Clustering Models

Clustering arbitrary data into clusters of similar items presents the difficulty of deciding what constitutes a good clustering. It can be shown that there is no absolute "best" criterion which would be independent of the final aim of the clustering. Consequently, it is the user which must supply this criterion, in such a way that the result of the clustering will suit their needs.

As of Version 2.0, ArrayMiner uses two intuitively appealing criteria of clustering quality:

    The first clustering criterion, available since the introduction of ArrayMiner, is used in other clustering tools as well. Namely, ArrayMiner clusters the expression profiles into a user-supplied number of clusters, such that the profiles within each cluster be mutually as similar as possible. More precisely, ArrayMiner finds a clustering of the expression profiles with minimal total variance of the clusters. The performance of ArrayMiner on this clustering criterion is described in the paper "Using k-Means? Consider ArrayMiner", available in the ArrayMiner installation package and in Optimal Design's web site at www.optimaldesign.com.
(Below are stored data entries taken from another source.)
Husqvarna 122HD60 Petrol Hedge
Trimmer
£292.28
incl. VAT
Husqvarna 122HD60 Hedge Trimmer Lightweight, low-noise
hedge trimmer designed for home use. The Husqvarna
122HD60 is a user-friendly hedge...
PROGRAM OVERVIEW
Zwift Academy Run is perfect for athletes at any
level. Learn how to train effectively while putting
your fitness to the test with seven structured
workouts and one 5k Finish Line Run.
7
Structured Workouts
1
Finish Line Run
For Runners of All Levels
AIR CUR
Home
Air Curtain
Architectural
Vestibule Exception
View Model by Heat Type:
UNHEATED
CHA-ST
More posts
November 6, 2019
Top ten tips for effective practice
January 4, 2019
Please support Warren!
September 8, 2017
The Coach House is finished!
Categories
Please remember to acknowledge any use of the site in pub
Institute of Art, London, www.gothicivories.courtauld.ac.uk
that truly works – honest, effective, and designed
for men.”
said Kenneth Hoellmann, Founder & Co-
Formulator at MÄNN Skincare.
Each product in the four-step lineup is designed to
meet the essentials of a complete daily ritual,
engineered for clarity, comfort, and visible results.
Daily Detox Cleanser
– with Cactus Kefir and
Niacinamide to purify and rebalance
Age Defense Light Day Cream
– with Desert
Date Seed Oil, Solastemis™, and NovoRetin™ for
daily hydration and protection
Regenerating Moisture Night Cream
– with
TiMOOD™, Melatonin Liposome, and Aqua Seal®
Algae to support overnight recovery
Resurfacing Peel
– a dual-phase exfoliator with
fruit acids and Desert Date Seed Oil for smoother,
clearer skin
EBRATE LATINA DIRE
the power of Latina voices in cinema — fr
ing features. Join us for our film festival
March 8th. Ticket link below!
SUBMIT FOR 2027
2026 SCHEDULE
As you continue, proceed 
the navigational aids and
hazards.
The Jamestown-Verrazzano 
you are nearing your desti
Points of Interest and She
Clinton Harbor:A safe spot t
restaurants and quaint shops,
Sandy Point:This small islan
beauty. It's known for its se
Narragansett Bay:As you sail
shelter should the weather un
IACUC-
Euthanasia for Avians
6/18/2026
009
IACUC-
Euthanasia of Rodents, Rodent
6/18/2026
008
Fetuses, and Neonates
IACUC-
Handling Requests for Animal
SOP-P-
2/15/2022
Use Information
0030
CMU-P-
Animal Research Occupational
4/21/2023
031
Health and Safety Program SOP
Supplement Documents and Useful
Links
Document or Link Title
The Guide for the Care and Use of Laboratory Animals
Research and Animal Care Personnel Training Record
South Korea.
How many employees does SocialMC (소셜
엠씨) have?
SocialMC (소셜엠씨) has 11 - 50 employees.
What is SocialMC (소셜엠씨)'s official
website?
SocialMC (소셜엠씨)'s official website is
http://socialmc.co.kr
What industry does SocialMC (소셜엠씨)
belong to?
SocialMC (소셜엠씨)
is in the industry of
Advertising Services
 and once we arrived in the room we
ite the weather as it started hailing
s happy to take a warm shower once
     The second clustering criterion, to our best knowledge not available in other clustering tools, was introduced with Version 2.0. of ArrayMiner. It seeks a set of a given number of Gaussian distributions that explain best the data being clustered, i.e., it finds a set of Gaussians yielding the highest probability for the data. This probabilistic model solves certain problems inherent to the minimal variance criterion, and has been found to yield clusters significantly more stable when the requested number of clusters changes. As a result, the difficult problem of deciding how many clusters there are in the data is drastically less critical. In addition, when clustering according to the Gaussian criterion, ArrayMiner is capable to detect outliers, i.e. expression profiles that do not match any other profiles in the data. The details of this clustering approach, as well as a discussion of its advantages, are given in the white paper available in the ArrayMiner installation package and in Optimal Design's web site.

     The user selects the desired clustering criterion in the beginning of an ArrayMiner run, in the Analysis Selection Window depicted below. There are two tabs in the window

As of version 3 of ArrayMiner, a third tab, Class Marking and Prediction, is available in the Analysis Selection Window (not shown in the above figure). Selecting the third tab acivates the optional functionality ClassMarker.